Thanks for your kind words -- and for the link to MassTwitFic. Definitely something I can see taking off.

Cheers.
-j

If you think about it - watch a newscast where some pol is saying something....then look around and see dozens - sometimes hundreds - of reporters, camera folks, etc.....all there to record the SAME exact words. Since the entire event(s) are usually 100% scripted anyway, there is no news to report, only a quote of what the person or pol said and then maybe an opinion about it.

It's pretty obvious that such duplication of effort is not possible anymore, yet they continue to do it. This is the broadcast equiv. of one guy working on the highway and 12 others watching!

Of course the web also changes everything. People now decide what they consider to be news.
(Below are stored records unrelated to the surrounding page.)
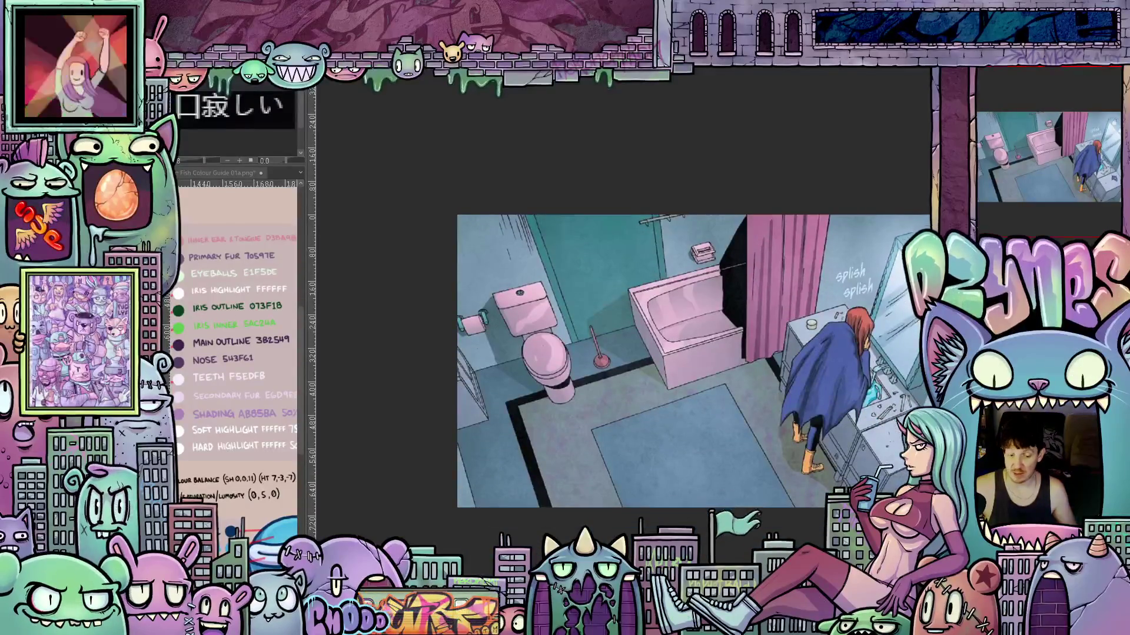
scroll(660, 361, "right", 2)
scroll(633, 369, "up", 5)
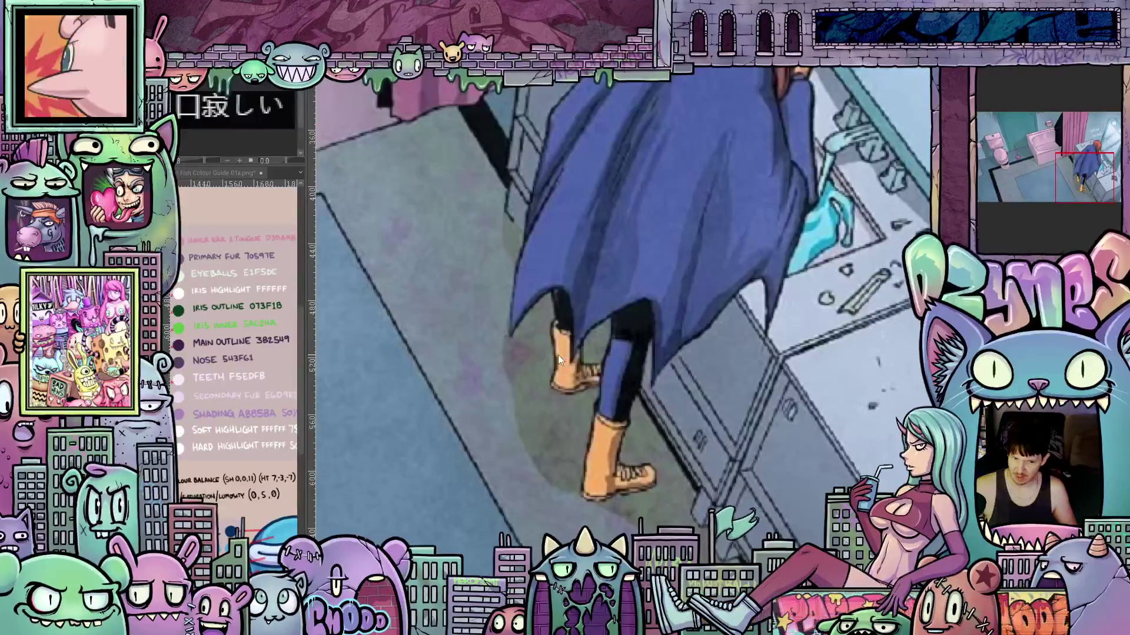
scroll(558, 355, "down", 3)
scroll(845, 329, "down", 2)
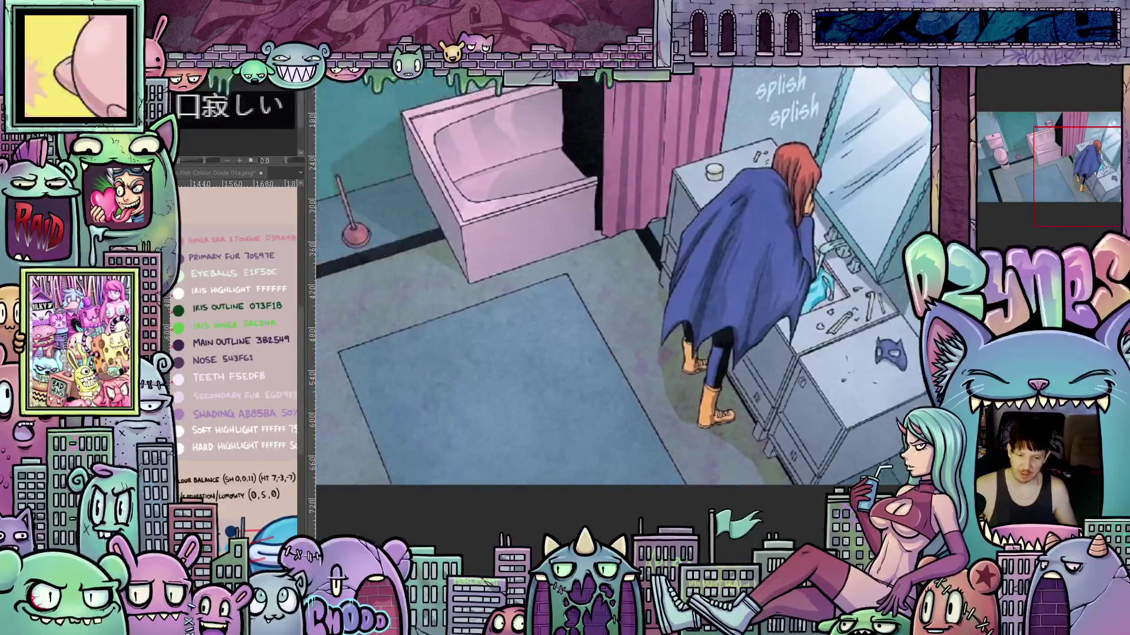
scroll(845, 329, "down", 2)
In the last couple days hundreds of newspapers (many under one or two main corporate umbrellas) have filed for bankruptcy. This include many New England papers as well as the Phila Inquirer, a real "bue chip" property!

News Corp and the NY times are being destroyed in the stock market....advertising is WAY down as a lot of smart business people are moving to the net.

My general prediction is this - that most printed dailies will fail. Those who can move to the web and survive on 1/3 or less of the revenue (but also less costs) may be able to weather the storm. I sincerely hope that a few biggies like the NY Times Co and Inquirier, etc. will continue.